Segment Start: Extracted records
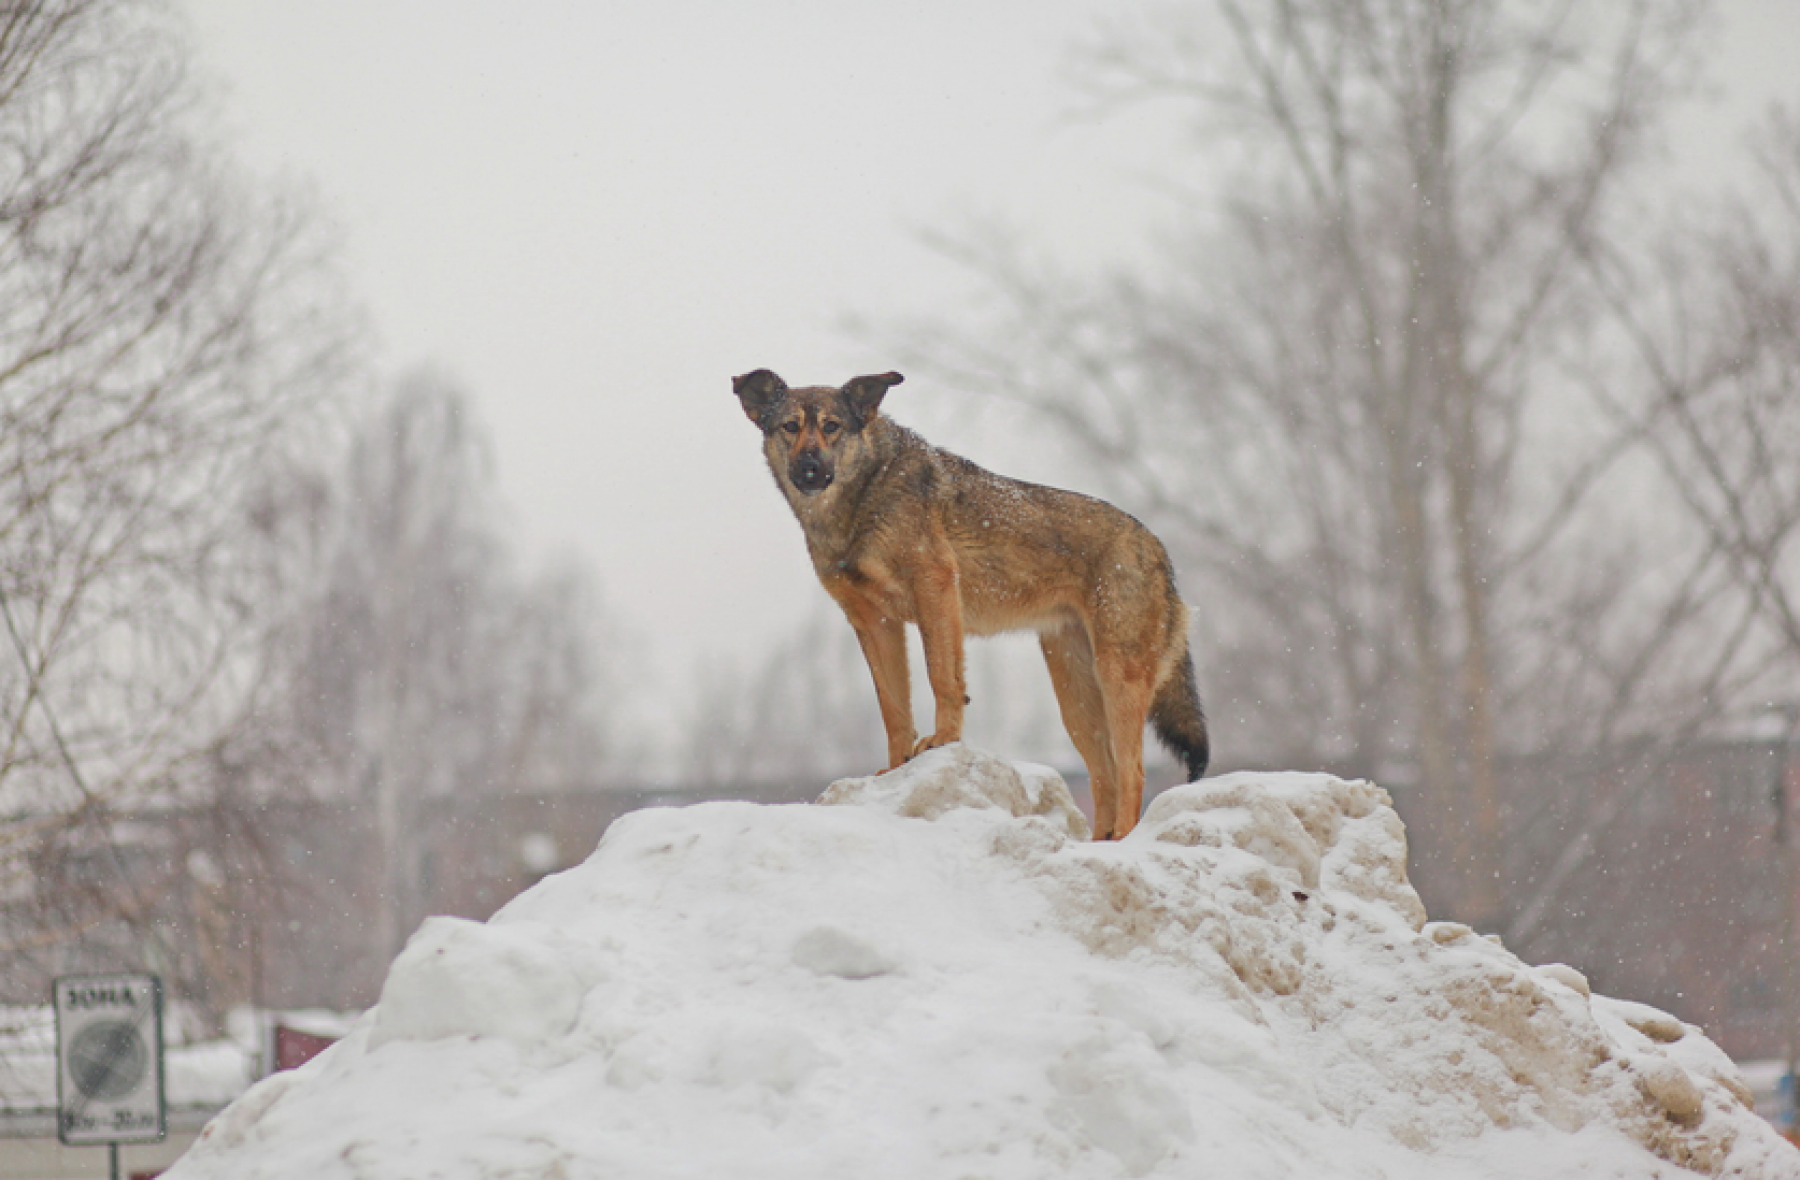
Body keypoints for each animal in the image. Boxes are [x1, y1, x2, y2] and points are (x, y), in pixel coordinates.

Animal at [730, 368, 1209, 838]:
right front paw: (895, 769)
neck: (864, 494)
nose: (810, 468)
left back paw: (1123, 843)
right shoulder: (874, 622)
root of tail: (1158, 549)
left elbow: (942, 677)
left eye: (831, 426)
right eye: (789, 427)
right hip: (1075, 700)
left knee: (1134, 774)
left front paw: (942, 740)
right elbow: (893, 708)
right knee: (1105, 776)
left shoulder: (935, 587)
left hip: (1117, 678)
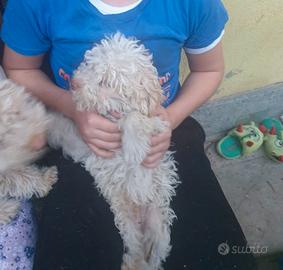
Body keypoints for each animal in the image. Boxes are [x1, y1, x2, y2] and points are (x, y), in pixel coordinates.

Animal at [0, 79, 57, 225]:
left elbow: (20, 176)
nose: (40, 142)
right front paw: (6, 210)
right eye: (1, 141)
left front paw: (43, 179)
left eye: (18, 112)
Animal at [47, 32, 179, 268]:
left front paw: (134, 148)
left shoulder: (157, 124)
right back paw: (130, 262)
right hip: (125, 221)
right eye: (89, 65)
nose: (75, 83)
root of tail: (139, 213)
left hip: (158, 222)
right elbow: (64, 127)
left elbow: (134, 117)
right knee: (135, 247)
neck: (111, 115)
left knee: (156, 252)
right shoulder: (83, 144)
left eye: (105, 82)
Segment End: Extracted records
_The task_
Look through the listing above for the line with "left front paw: (942, 740)" and the line with "nose: (40, 142)". Write out exactly those lines and everything between, leaving out pictures.

_Result below_
left front paw: (942, 740)
right elbow: (893, 708)
right knee: (1105, 776)
left shoulder: (935, 587)
left hip: (1117, 678)
Body keypoints for each animal in the image. Boxes are [x1, y1, x2, y2] and points are (x, y), in pixel coordinates.

Animal at [0, 79, 57, 225]:
left elbow: (20, 176)
nose: (40, 142)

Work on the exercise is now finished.